How does this happen? I think, for one thing, that my love of birds became a portal to an important, less self-centered part of myself that I’d never even known existed. Instead of continuing to drift forward through my life as a global citizen, liking and disliking and withholding my commitment for some later date, I was forced to confront a self that I had to either straight-up accept or flat-out reject.
Which is what love will do to a person. Because the fundamental fact about all of us is that we’re alive for a while but will die before long. This fact is the real root cause of all our anger and pain and despair. And you can either run from this fact or, by way of love, you can embrace it.
When you stay in your room and rage or sneer or shrug your shoulders, as I did for many years, the world and its problems are impossibly daunting. But when you go out and put yourself in real relation to real people, or even just real animals, there’s a very real danger that you might love some of them.
And who knows what might happen to you then?
(I’ll just note that Jonathan Franzen visited the Osa Peninsula in 2011 and saw endemic yellow-billed cotingas here, shortly before he must have written this op-ed. And that I’ll always regret talking to him about shrimp instead of love when I had the chance….)
One big thing about Love that I didn’t really get at age 24 was the value of sticking around.
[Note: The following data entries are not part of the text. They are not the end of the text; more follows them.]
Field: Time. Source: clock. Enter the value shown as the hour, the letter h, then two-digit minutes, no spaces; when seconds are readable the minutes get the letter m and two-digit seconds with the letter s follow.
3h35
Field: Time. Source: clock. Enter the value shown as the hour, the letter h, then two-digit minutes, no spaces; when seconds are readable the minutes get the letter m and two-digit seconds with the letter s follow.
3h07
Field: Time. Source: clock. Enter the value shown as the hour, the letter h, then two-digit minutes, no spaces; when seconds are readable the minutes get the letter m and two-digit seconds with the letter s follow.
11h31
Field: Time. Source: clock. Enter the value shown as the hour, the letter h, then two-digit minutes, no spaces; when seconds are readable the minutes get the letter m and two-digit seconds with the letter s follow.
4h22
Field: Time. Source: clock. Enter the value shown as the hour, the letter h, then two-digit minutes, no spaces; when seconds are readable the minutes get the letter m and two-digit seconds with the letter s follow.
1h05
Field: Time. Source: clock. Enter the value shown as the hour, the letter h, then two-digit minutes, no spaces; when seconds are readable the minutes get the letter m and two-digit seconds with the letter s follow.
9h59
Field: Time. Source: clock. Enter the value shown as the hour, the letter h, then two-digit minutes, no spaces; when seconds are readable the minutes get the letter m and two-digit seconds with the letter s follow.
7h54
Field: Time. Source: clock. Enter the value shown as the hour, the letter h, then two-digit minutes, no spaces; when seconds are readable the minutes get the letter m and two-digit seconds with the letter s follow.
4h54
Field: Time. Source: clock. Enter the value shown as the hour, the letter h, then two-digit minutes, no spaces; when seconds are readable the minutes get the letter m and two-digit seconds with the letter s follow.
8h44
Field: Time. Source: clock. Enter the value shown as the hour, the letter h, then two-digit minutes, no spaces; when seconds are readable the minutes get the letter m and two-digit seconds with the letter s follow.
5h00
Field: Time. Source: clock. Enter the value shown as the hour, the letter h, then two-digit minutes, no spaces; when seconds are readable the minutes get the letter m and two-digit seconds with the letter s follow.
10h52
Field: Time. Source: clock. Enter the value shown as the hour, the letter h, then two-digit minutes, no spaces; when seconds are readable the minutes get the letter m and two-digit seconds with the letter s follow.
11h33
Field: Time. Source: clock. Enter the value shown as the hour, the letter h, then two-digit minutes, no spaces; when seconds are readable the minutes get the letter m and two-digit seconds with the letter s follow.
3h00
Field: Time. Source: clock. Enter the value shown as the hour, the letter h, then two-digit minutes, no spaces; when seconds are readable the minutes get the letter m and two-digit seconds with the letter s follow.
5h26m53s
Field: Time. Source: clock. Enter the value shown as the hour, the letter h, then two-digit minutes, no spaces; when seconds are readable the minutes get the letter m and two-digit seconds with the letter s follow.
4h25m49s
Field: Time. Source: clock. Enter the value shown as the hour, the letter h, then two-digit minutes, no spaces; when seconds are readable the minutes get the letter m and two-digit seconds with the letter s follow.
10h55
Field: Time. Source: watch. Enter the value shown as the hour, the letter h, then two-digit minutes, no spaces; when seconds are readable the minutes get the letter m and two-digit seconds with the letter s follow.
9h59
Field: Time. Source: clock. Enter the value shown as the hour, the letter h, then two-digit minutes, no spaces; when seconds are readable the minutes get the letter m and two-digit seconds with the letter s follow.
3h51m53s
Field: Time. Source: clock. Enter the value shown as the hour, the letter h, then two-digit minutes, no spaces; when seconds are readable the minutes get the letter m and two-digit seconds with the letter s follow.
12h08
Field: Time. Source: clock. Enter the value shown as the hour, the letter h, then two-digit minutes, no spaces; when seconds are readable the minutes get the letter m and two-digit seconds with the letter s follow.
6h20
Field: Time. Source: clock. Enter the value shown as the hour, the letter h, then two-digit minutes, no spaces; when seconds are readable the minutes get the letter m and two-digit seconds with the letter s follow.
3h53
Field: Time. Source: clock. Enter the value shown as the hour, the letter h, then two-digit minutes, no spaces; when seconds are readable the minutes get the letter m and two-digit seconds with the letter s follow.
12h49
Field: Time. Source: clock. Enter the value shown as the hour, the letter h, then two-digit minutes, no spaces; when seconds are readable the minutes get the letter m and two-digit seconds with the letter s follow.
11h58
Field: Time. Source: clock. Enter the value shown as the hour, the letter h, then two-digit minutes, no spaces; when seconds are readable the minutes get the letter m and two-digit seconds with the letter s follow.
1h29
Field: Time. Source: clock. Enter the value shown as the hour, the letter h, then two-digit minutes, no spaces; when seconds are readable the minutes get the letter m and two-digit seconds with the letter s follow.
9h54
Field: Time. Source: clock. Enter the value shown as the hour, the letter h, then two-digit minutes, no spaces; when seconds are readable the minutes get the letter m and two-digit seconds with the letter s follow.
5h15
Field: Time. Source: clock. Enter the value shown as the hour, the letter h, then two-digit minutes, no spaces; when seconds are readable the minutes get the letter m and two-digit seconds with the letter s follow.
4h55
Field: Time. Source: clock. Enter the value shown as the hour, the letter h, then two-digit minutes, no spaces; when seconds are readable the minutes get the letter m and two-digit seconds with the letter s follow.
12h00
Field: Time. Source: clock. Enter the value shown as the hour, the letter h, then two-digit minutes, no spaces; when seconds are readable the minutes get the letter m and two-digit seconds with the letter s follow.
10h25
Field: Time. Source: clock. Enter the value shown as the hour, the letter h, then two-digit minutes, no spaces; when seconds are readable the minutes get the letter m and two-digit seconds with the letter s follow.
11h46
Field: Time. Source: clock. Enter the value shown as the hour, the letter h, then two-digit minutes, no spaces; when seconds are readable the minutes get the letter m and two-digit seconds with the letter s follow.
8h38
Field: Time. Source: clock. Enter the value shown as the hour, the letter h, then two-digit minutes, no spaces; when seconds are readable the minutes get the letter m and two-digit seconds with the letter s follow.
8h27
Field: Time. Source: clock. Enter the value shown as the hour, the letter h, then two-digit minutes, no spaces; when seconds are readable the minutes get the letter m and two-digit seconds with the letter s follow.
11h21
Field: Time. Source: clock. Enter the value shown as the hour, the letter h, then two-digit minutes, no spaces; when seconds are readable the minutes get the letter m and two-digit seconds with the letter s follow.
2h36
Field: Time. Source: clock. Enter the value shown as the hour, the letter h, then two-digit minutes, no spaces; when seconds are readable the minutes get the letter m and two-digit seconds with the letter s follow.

When I think about why I feel somewhat hopeful about Gunung Palung – even in its sea of oil palm – it’s because of organizations and initiatives and agencies staffed by people who I met 16 years ago. And whether it’s for a place or an issue, that’s actually the only way you create durable change. You build something over time, and get as many people around you as possible to be part of it. You try to believe in your vision of the future and you start planting the trees.
My gratitude and love to the people behind two organizations that are duking it out daily for Gunung Palung’s forests and local communities. They deserve all the support they can get:
Sadly, in the months after the reunion, we lost two beautiful souls who had been part of the Cabang Panti community. Rest in peace, Pak Udin and Pak Entoi.